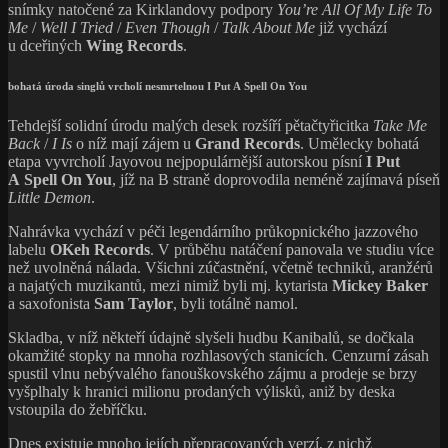
snímky natočené za Kirklandovy podpory
You’re All Of My Life To
Me
/
Well I Tried
/
Even Though
/
Talk About Me
již vychází
u dceřiných
Wing Records
.
bohatá úroda singlů vrcholí nesmrtelnou I Put A Spell On You
Tehdejší solidní úrodu malých desek rozšíří pětačtyřicitka
Take Me
Back
/
I Is
o níž mají zájem u
Grand Records
. Umělecky bohatá
etapa vyvrcholí Jayovou nejpopulárnější autorskou písní
I Put
A Spell On You
, jíž na B straně doprovodila neméně zajímavá píseň
Little Demon
.
Nahrávka vychází v péči legendárního průkopnického jazzového
labelu
OKeh Records
. V průběhu natáčení panovala ve studiu více
než uvolněná nálada. Všichni zúčastnění, včetně techniků, aranžérů
a najatých muzikantů, mezi nimiž byli mj. kytarista
Mickey Baker
a saxofonista
Sam Taylor
, byli totálně namol.
Skladba, v níž někteří údajně slyšeli hudbu Kanibalů, se dočkala
okamžité stopky na mnoha rozhlasových stanicích. Cenzurní zásah
spustil vlnu nebývalého fanouškovského zájmu a prodeje se brzy
vyšplhaly k hranici milionu prodaných výlisků, aniž by deska
vstoupila do žebříčku.
Dnes existuje mnoho jejích přepracovaných verzí, z nichž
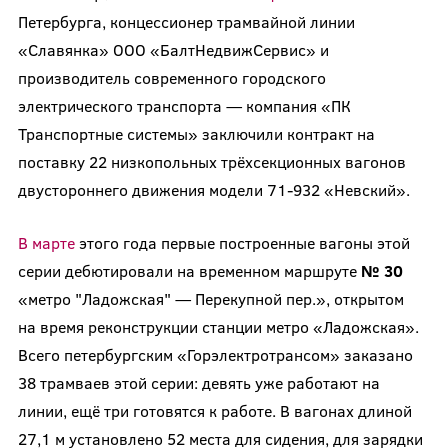
Петербурга, концессионер трамвайной линии
«Славянка» ООО «БалтНедвижСервис» и
производитель современного городского
электрического транспорта — компания «ПК
Транспортные системы» заключили контракт на
поставку 22 низкопольных трёхсекционных вагонов
двустороннего движения модели 71-932 «Невский».
В марте
этого года первые построенные вагоны этой
серии дебютировали на временном маршруте
№ 30
«метро "Ладожская" — Перекупной пер.», открытом
на время реконструкции станции метро «Ладожская».
Всего петербургским «Горэлектротрансом» заказано
38 трамваев этой серии: девять уже работают на
линии, ещё три готовятся к работе. В вагонах длиной
27,1 м установлено 52 места для сидения, для зарядки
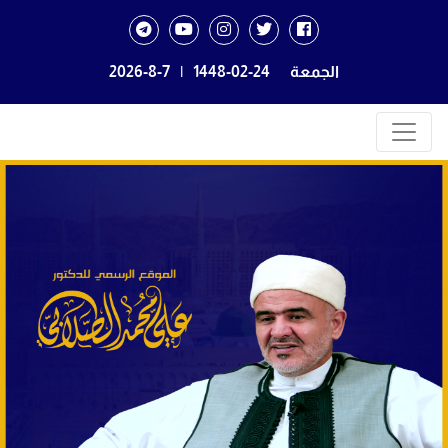
الجمعة
1448-02-24
|
2026-8-7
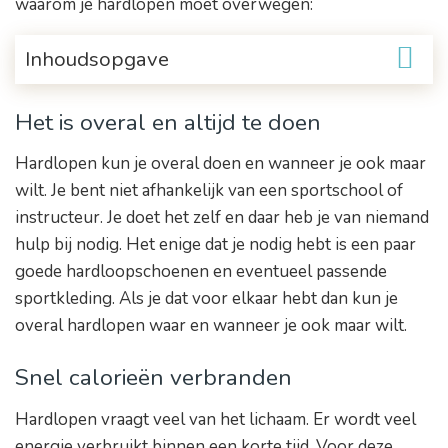
waarom je hardlopen moet overwegen:
Inhoudsopgave
Het is overal en altijd te doen
Hardlopen kun je overal doen en wanneer je ook maar
wilt. Je bent niet afhankelijk van een sportschool of
instructeur. Je doet het zelf en daar heb je van niemand
hulp bij nodig. Het enige dat je nodig hebt is een paar
goede hardloopschoenen en eventueel passende
sportkleding. Als je dat voor elkaar hebt dan kun je
overal hardlopen waar en wanneer je ook maar wilt.
Snel calorieën verbranden
Hardlopen vraagt veel van het lichaam. Er wordt veel
energie verbruikt binnen een korte tijd. Voor deze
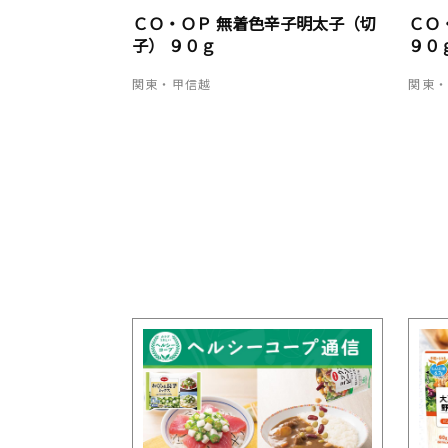
ＣＯ・ＯＰ 無着色辛子明太子（切
ＣＯ
子） ９０ｇ
９０
関東・甲信越
関東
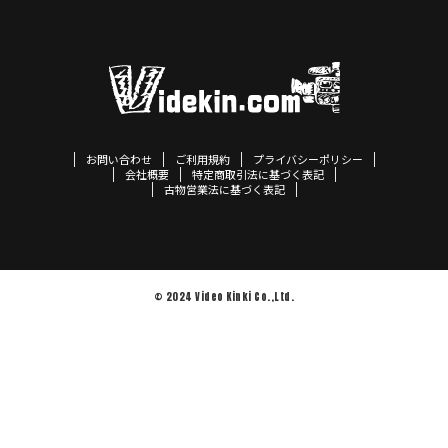
お問い合わせ
ご利用規約
プライバシーポリシー
会社概要
特定商取引法に基づく表記
古物営業法に基づく表記
© 2024 Video Kinki Co.,Ltd.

+ + + +

PROBLEM DESCRIPTION: All of the material above is to be retyped verbatim, with its pictures omitted.

ANSWER FOR THIS EXERCISE:
snímky natočené za Kirklandovy podpory
You’re All Of My Life To
Me
/
Well I Tried
/
Even Though
/
Talk About Me
již vychází
u dceřiných
Wing Records
.
bohatá úroda singlů vrcholí nesmrtelnou I Put A Spell On You
Tehdejší solidní úrodu malých desek rozšíří pětačtyřicitka
Take Me
Back
/
I Is
o níž mají zájem u
Grand Records
. Umělecky bohatá
etapa vyvrcholí Jayovou nejpopulárnější autorskou písní
I Put
A Spell On You
, jíž na B straně doprovodila neméně zajímavá píseň
Little Demon
.
Nahrávka vychází v péči legendárního průkopnického jazzového
labelu
OKeh Records
. V průběhu natáčení panovala ve studiu více
než uvolněná nálada. Všichni zúčastnění, včetně techniků, aranžérů
a najatých muzikantů, mezi nimiž byli mj. kytarista
Mickey Baker
a saxofonista
Sam Taylor
, byli totálně namol.
Skladba, v níž někteří údajně slyšeli hudbu Kanibalů, se dočkala
okamžité stopky na mnoha rozhlasových stanicích. Cenzurní zásah
spustil vlnu nebývalého fanouškovského zájmu a prodeje se brzy
vyšplhaly k hranici milionu prodaných výlisků, aniž by deska
vstoupila do žebříčku.
Dnes existuje mnoho jejích přepracovaných verzí, z nichž
Петербурга, концессионер трамвайной линии
«Славянка» ООО «БалтНедвижСервис» и
производитель современного городского
электрического транспорта — компания «ПК
Транспортные системы» заключили контракт на
поставку 22 низкопольных трёхсекционных вагонов
двустороннего движения модели 71-932 «Невский».
В марте
этого года первые построенные вагоны этой
серии дебютировали на временном маршруте
№ 30
«метро "Ладожская" — Перекупной пер.», открытом
на время реконструкции станции метро «Ладожская».
Всего петербургским «Горэлектротрансом» заказано
38 трамваев этой серии: девять уже работают на
линии, ещё три готовятся к работе. В вагонах длиной
27,1 м установлено 52 места для сидения, для зарядки
الجمعة
1448-02-24
|
2026-8-7
waarom je hardlopen moet overwegen:
Inhoudsopgave
Het is overal en altijd te doen
Hardlopen kun je overal doen en wanneer je ook maar
wilt. Je bent niet afhankelijk van een sportschool of
instructeur. Je doet het zelf en daar heb je van niemand
hulp bij nodig. Het enige dat je nodig hebt is een paar
goede hardloopschoenen en eventueel passende
sportkleding. Als je dat voor elkaar hebt dan kun je
overal hardlopen waar en wanneer je ook maar wilt.
Snel calorieën verbranden
Hardlopen vraagt veel van het lichaam. Er wordt veel
energie verbruikt binnen een korte tijd. Voor deze
ＣＯ・ＯＰ 無着色辛子明太子（切
ＣＯ
子） ９０ｇ
９０
関東・甲信越
関東
お問い合わせ
ご利用規約
プライバシーポリシー
会社概要
特定商取引法に基づく表記
古物営業法に基づく表記
© 2024 Video Kinki Co.,Ltd.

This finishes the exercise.